Der aus bretonischer Tradition von Chrestien de Troyes entlehnte Stoff ist von Hartmann neu geformt und in eine klare Struktur gebracht worden. Grundlegend für die Handlung ist der sog. "doppelte Kursus": Der Held arbeitet sich zunächst zu einem relativen Höhepunkt (in diesem Fall der Heirat mit der von ihm umschwärmten Enite) vor, um daraufhin in eine selbstgefällige, passive und degenerierte Phase einzutreten (sich zu "verligen"), die vor allem durch die Vernachlässigung der standesgemäßen Pflichten gekennzeichnet ist. Am Tiefpunkt muß er wieder ausziehen, um sich und seine Würdigkeit erneut im Bestehen von Abenteuern zu beweisen, was ihm natürlich schließlich gelingt. Also: klare Plotzentrierung des hochhöfischen Romanes. Dreifach gestufte Erprobung des Helden durch Prüfungen mit zunehmendem Schwierigkeitsgrad und schließlich die Erledigung des übermächtigen Endgegners lassen bereits 800 Jahre vor der Zeit das gängige Konzept vieler Computerspiele erkennen.

Aber im Detail liegt hier die Würze: So wird z.B. das Pferd der Enite (die natürlich mit ihrem Gemahl auf die Abenteuerreise geht) in vielfältigen symbolischen Bezügen beschrieben, die en nuce bereits das Ganze des Romanes enthalten und mit Hilfe aus der griechischen Mythologie entliehener Bilder spiegeln.

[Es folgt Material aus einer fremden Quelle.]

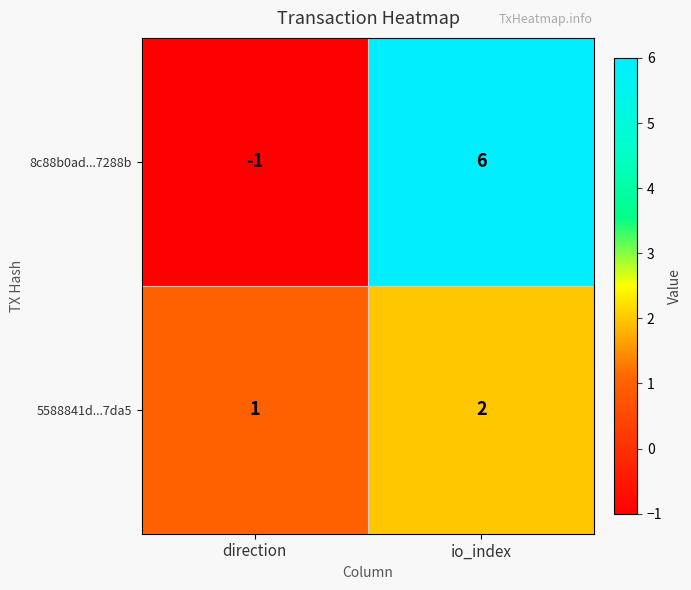

The value of 8c88b0ad...7288b at direction is 0. True or false?

False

Die Darstellung in schematischen Typologien (etwa der Enite als Typos des Archetypos der Maria, die wiederum ein Typos des Archetypos der Eva ist) öffnet den Raum für vielfältige Assoziationen, auf deren Hintergrund das Geschehen wie eine archetypische Reise durch verschiedene Entwicklungsstadien menschlichen Lebens erlebt werden kann. Dem Text kommt (in Aristotelischer Tradition) kathartische Funktion zu. Daß der Ausgang natürlich absehbar ist (woran auch Enites Scheintod nicht viel ändert), ist im Kontext ma Romanrezeption irrelevant. Wichtig ist das Nacherleben eines Grundmusters des damals relevanten Verhaltens vor dem Hintergrund des damaligen Erwartungshorizontes.

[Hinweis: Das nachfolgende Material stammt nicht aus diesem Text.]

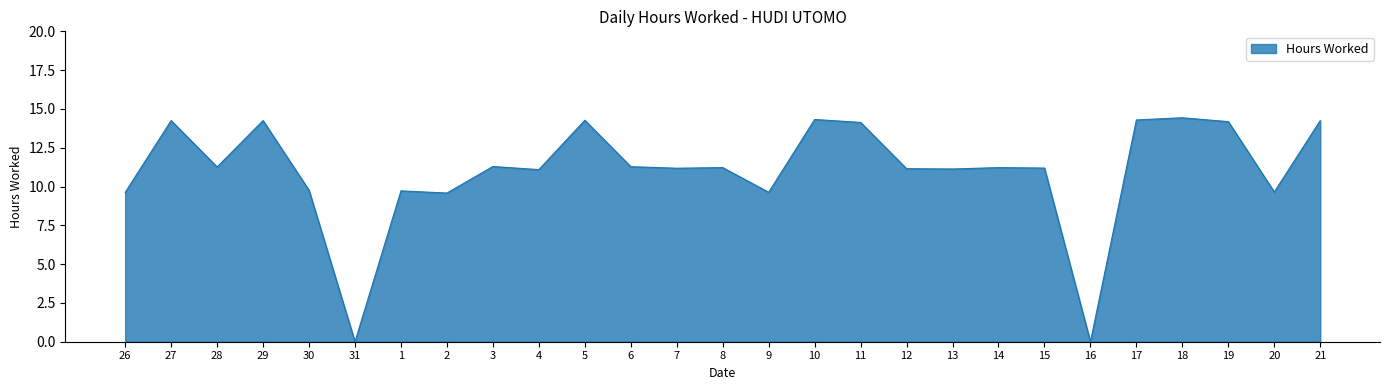

Where is the first local maximum?

27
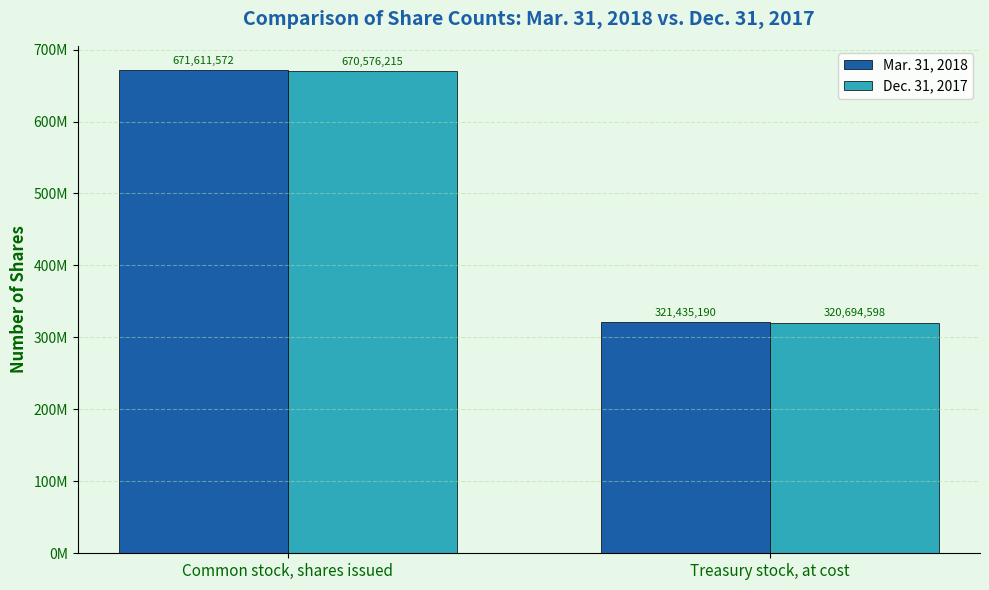

List the labels in order of Dec. 31, 2017 value, largest first.

Common stock, shares issued, Treasury stock, at cost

Nichts an diesem Text ist dem Zufall überlassen. Das Schema ist eng, das Konzept ausgefeilt - dem damaligen Leser nicht spannend im Sinne von: Das hätte ich nicht erwartet. Daß es darauf nicht unbedingt ankommen muß, um dennoch einen interessanten Text zu schreiben, beweist der "Erec".